Private Letter Ruling 201641002: Physicians service agreements entered in connection with staffing medical facility owned by exempt organization that is funded with state bond proceeds do not result in private business use of bond proceeds under §145(a)(2)(B).
Issuer is an instrumentality of State and issues State bonds, the proceeds of which are used to make loans to health and educational institutions located in State. Issuer made loans to Medical Center, an exempt entity, that provides physician services at healthcare facilities owned by Medical Center. Group is the sole member of Medical Group and appoints the directors of Medical Group. Group, through an intermediary taxable subsidiary, acquired all the outstanding stock of Clinic. Clinic is a taxable wholly owned physician practice group.
Pursuant to the Clinic Physicians Service Agreement (CPSA), Clinic physicians provide medical services at the facilities of Group, and in turn Group provides space, equipment and supplies necessary for the physicians to serve patients. The stated term of the CPSA is three years, subject to one-year automatic renewals absent cancelation; either party may terminate the CPSA by giving 30 days written notice. During the three-year term of the CPSA, Group may not amend or terminate the compensation arrangement with Clinic physicians without approval by a majority of the Clinic Board of Directors. Group also compensates Clinic for salaries other than physicians. Physician compensation is an aggregated of fixed fees. The CPSA imposes two reasonability tests on physician compensation to ensure that it is at fair market value. Issuer represents that physician compensation is reasonable. Physicians may also qualify for an annual bonus if certain quality benchmarks are met.

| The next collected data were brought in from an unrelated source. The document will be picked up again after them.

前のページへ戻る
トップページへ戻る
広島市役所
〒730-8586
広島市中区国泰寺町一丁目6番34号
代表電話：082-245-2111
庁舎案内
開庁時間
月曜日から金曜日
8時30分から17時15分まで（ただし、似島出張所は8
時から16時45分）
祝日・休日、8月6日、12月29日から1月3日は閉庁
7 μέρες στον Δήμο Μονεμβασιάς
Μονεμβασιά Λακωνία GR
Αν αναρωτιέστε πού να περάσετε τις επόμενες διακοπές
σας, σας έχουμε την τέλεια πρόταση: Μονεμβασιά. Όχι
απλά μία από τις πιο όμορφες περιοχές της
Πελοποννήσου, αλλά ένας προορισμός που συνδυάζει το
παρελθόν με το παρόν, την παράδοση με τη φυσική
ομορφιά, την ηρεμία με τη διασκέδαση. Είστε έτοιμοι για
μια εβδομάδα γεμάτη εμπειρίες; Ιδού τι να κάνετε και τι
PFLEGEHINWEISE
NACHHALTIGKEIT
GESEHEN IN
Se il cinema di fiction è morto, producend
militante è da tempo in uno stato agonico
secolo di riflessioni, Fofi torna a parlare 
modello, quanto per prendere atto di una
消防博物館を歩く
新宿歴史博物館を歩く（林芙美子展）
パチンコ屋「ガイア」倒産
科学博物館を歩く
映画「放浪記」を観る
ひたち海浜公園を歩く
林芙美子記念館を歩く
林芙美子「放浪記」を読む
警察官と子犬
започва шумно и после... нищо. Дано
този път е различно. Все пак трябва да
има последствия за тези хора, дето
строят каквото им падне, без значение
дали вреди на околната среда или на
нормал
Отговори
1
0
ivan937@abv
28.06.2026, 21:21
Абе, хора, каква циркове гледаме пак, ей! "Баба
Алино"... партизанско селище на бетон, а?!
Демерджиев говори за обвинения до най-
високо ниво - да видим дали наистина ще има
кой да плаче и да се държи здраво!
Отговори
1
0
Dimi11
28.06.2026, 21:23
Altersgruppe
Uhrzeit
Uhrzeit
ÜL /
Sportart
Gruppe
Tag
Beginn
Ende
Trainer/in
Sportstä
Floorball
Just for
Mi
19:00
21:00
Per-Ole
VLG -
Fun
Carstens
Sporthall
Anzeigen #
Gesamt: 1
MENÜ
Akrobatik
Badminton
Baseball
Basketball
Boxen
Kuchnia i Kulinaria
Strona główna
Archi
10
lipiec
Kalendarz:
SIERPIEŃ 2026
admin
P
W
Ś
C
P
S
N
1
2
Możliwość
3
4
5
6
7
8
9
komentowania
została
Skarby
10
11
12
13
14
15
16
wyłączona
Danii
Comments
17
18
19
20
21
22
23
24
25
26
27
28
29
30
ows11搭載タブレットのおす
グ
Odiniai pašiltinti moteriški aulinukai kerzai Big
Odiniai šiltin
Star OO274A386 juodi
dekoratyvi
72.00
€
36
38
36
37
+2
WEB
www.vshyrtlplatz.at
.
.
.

Issuer's requested for a ruling that the CPSA described below does not result in private business use of the bond proceeds under §145(a)(2)(B). The IRS ruled that the CPSA meets the requirements of §5.04 of Rev. Proc. 97-13, 1997-1 C.B. 632, and will not result in private business use of the bond proceeds under §145(a)(2)(B). The three-year term with automatic renewals absent a cancelation, is within §5.03(7) of Rev. Proc. 97-13, the IRS stated. Other than physician bonuses, physicians are compensated based on either a per-unit or a capitation basis both of which Rev. Proc. 97-13 permits, the IRS added. The IRS also stated that physician bonuses, triggered by factors other than net profits and based on a share of gross revenues from physician billings, are also permitted under Rev. Proc. 97-13.
However, the IRS noted, the CPSA does not meet the requirements of §5.04(2) of Rev. Proc. 97-13, because Group and Clinic are related parties. Therefore, the IRS explained, whether the CPSA causes private business use of the facilities financed with the bonds depends on the facts and circumstances. Because the other elements of Rev. Proc. 97-13 are satisfied, the only question is whether the parties' relationship will substantially limit the Group's ability to exercise its rights under the CPSA, the IRS noted. Although Group and Clinic are related parties under Reg. §1.150-1(b), Group is effectively the sole shareholder of Clinic, giving Group ultimate control in the relationship between these two parties, the IRS noted. Further, only up to 20% of the Clinic physicians may be members of the Group's board, the IRS found. The IRS also noted that the designee of the CEO who serves on Clinic's board has no special status or special powers and represents less than 10% of the Clinic board. Therefore, the IRS concluded that Clinic cannot control Group and cannot prevent Group from terminating the CPSA.